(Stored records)
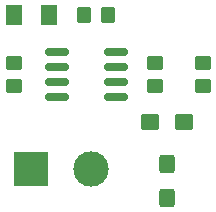
<source format=gbr>
G04 #@! TF.GenerationSoftware,KiCad,Pcbnew,(6.0.4)*
G04 #@! TF.CreationDate,2023-02-21T11:54:07-08:00*
G04 #@! TF.ProjectId,Lab4_Exercise2,4c616234-5f45-4786-9572-63697365322e,rev?*
G04 #@! TF.SameCoordinates,Original*
G04 #@! TF.FileFunction,Soldermask,Top*
G04 #@! TF.FilePolarity,Negative*
%FSLAX46Y46*%
G04 Gerber Fmt 4.6, Leading zero omitted, Abs format (unit mm)*
G04 Created by KiCad (PCBNEW (6.0.4)) date 2023-02-21 11:54:07*
%MOMM*%
%LPD*%
G01*
G04 APERTURE LIST*
G04 Aperture macros list*
%AMRoundRect*
0 Rectangle with rounded corners*
0 $1 Rounding radius*
0 $2 $3 $4 $5 $6 $7 $8 $9 X,Y pos of 4 corners*
0 Add a 4 corners polygon primitive as box body*
4,1,4,$2,$3,$4,$5,$6,$7,$8,$9,$2,$3,0*
0 Add four circle primitives for the rounded corners*
1,1,$1+$1,$2,$3*
1,1,$1+$1,$4,$5*
1,1,$1+$1,$6,$7*
1,1,$1+$1,$8,$9*
0 Add four rect primitives between the rounded corners*
20,1,$1+$1,$2,$3,$4,$5,0*
20,1,$1+$1,$4,$5,$6,$7,0*
20,1,$1+$1,$6,$7,$8,$9,0*
20,1,$1+$1,$8,$9,$2,$3,0*%
G04 Aperture macros list end*
%ADD10RoundRect,0.250001X0.462499X0.624999X-0.462499X0.624999X-0.462499X-0.624999X0.462499X-0.624999X0*%
%ADD11RoundRect,0.250000X-0.450000X0.350000X-0.450000X-0.350000X0.450000X-0.350000X0.450000X0.350000X0*%
%ADD12RoundRect,0.150000X-0.825000X-0.150000X0.825000X-0.150000X0.825000X0.150000X-0.825000X0.150000X0*%
%ADD13RoundRect,0.250000X-0.537500X-0.425000X0.537500X-0.425000X0.537500X0.425000X-0.537500X0.425000X0*%
%ADD14RoundRect,0.250000X0.450000X-0.350000X0.450000X0.350000X-0.450000X0.350000X-0.450000X-0.350000X0*%
%ADD15RoundRect,0.250000X-0.350000X-0.450000X0.350000X-0.450000X0.350000X0.450000X-0.350000X0.450000X0*%
%ADD16R,3.000000X3.000000*%
%ADD17C,3.000000*%
%ADD18RoundRect,0.250000X-0.425000X0.537500X-0.425000X-0.537500X0.425000X-0.537500X0.425000X0.537500X0*%
G04 APERTURE END LIST*
D10*
G04 #@! TO.C,D1*
X149975000Y-90000000D03*
X147000000Y-90000000D03*
G04 #@! TD*
D11*
G04 #@! TO.C,R4*
X163000000Y-94000000D03*
X163000000Y-96000000D03*
G04 #@! TD*
D12*
G04 #@! TO.C,U1*
X150685000Y-93095000D03*
X150685000Y-94365000D03*
X150685000Y-95635000D03*
X150685000Y-96905000D03*
X155635000Y-96905000D03*
X155635000Y-95635000D03*
X155635000Y-94365000D03*
X155635000Y-93095000D03*
G04 #@! TD*
D13*
G04 #@! TO.C,C1*
X158562500Y-99000000D03*
X161437500Y-99000000D03*
G04 #@! TD*
D11*
G04 #@! TO.C,R2*
X147000000Y-94000000D03*
X147000000Y-96000000D03*
G04 #@! TD*
D14*
G04 #@! TO.C,R3*
X159000000Y-96000000D03*
X159000000Y-94000000D03*
G04 #@! TD*
D15*
G04 #@! TO.C,R1*
X153000000Y-90000000D03*
X155000000Y-90000000D03*
G04 #@! TD*
D16*
G04 #@! TO.C,J1*
X148460000Y-103000000D03*
D17*
X153540000Y-103000000D03*
G04 #@! TD*
D18*
G04 #@! TO.C,C2*
X160000000Y-102562500D03*
X160000000Y-105437500D03*
G04 #@! TD*
M02*

</source>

#### Work required
Using the data above, reproduce exactly the lines from the line that contains "G04 #@! TF.FilePolarity,Negative*" through the line that contains "0 Rectangle with rounded corners*", including both.

#### Expected answer
G04 #@! TF.FilePolarity,Negative*
%FSLAX46Y46*%
G04 Gerber Fmt 4.6, Leading zero omitted, Abs format (unit mm)*
G04 Created by KiCad (PCBNEW (6.0.4)) date 2023-02-21 11:54:07*
%MOMM*%
%LPD*%
G01*
G04 APERTURE LIST*
G04 Aperture macros list*
%AMRoundRect*
0 Rectangle with rounded corners*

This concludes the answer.